Foos also claimed to have both caused and witnessed a murder, flushing a drug dealer's product down the toilet in secret, which led the dealer to kill his girlfriend. Talese tried to run this story down, but the police couldn't confirm a Jane Doe that matched the dates and places, calling into question the Foos's reliability. When Foos's first wife died of Lupus, he remarried, and his second wife was also a voyeur, and the couple bought and outfitted a second motel for surveillance.

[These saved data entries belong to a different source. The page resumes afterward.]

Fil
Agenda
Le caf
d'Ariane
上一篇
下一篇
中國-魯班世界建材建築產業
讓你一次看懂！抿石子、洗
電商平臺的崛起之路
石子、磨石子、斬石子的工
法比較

Foos is a bizarre and fascinating character. He considers his own spying to be harmless, but rails at state surveillance, lauding Snowden as a heroic whistleblower and deploring the NSA's mass surveillance. He eventually released Talese from his confidentiality agreement, believing that the statute of limitations had run out on his last act of spying (he was forced to quit in 1995, when arthritis made it too difficult for him to ascend to his surveillance attic).

Talese is publishing a book about this in June, which includes excerpts from Foos's journal which his publisher, Grove Press, has paid Foos for.

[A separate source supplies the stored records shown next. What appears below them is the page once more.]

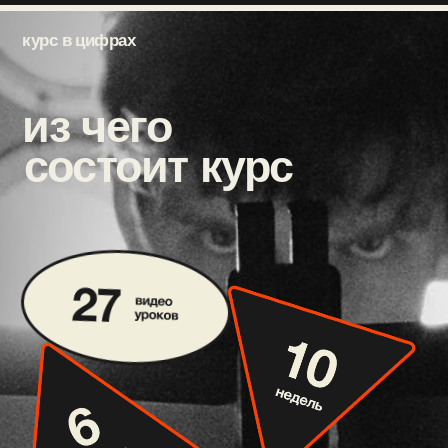
программа курса
001
модуль — фундамент
что входит:
что нужно знать,
чтобы назначить АБТ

As I read the sections of the journal he sent me, which covered the mid-nineteen-sixties through the mid-seventies, I noticed that his persona as a writer changed, gradually shifting from a first-person narrator into a character whom he wrote about in the third person. Sometimes he used the word "I," and sometimes he'd refer to himself as "the voyeur."

The entries become increasingly portentous, and Foos starts to invest the omniscient Voyeur character with godlike qualities. He appears to be losing his grip on reality. But only once, while posted in the attic, did he actually speak through a vent to a person below. He was looking down on Room 6, where he saw a guest eating Kentucky Fried Chicken while sitting on the bed. Instead of using paper napkins, the man cleaned his hands on the bedsheets. He then wiped the grease off his beard and mouth with the bedspread. Without realizing what he was doing, Foos shouted, "You son of a bitch!"